Whether you store distilled water in tanks or small bottles, the container should always be tightly sealed. This keeps contaminants at bay and ensures that the water is safe to drink.

4. Keep odorous materials away from odorous materials

Distilled water, like other types of water, absorbs odors from its surroundings. This will not affect the purity of the water or make it unsafe to use in your appliances, but you do not want to deal with water that smells like gasoline or paint.

To keep your distilled water tasting and smelling fresh, keep it in a pantry away from strong-smelling items like paint or cleaning products.

5. After opening, refrigerate

Distilled water should be stored in a cool, dark place. The refrigerator or pantry are excellent options. To be sure, refrigeration will not extend the shelf life of the water, but keeping it away from direct sunlight is a sure way to keep it pure for longer.

The dangers of drinking contaminated distilled water

To prevent metal parts from corroding, most people use distilled water in household appliances and automobiles.

There is nothing wrong with drinking distilled water, but it is probably not a good idea in the long run. This water is deficient in essential minerals such as magnesium, calcium, and sodium. Not only does the water taste bad, but it also lacks the minerals that your body requires.

Drinking contaminated distilled water, like drinking contaminated other types of water, can have serious health consequences. According to the United States Environmental Protection Agency (EPA), drinking water contaminated with high levels of chemical contaminants can cause skin discoloration and nervous system problems. Long-term exposure to low doses of chemically contaminated water can increase the risk of cancer.

Drinking pathogen-contaminated distilled water can cause symptoms such as diarrhea, headache, stomach pain, and fever. Kidney failure may occur in severe cases.

If you notice any signs of spoilage, such as algae, cloudiness, sedimentation, or an off-taste or odor, discard the water.

Is it possible to freeze distilled water?

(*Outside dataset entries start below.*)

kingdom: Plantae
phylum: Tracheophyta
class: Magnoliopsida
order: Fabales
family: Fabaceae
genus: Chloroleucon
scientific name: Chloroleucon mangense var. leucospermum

Yes, distilled water can be frozen. The process of freezing distilled water is the same as freezing regular tap or purified water.

Some people are also curious as to whether distilled water freezes faster. Pure distilled water freezes at the same rate as pure tap water. The presence of impurities, which slow down the freezing process, the temperature of the freezer, the temperature of the water, and the amount of water in the container all influence how quickly water freezes.

Freezing distilled water is actually quite simple, and the process is identical to freezing’regular’ tap or bottled water. What you must do is as follows:

  • Fill plastic bottles halfway with distilled water.
  • Place the bottles in the freezer flat.
  • Allow several hours for the water to freeze.

Simply take it out of the freezer and place it in the fridge or on the countertop to defrost if you need warmer water.

Summary 

Distilled water differs from regular water in that it lacks minerals and other impurities, but that is where the similarities end.

The water will not go bad in and of itself, but distilled water will become contaminated and dangerous to handle if not properly packaged or stored. To keep distilled water fresher for longer, freeze, refrigerate, or store it in a pantry away from direct sunlight.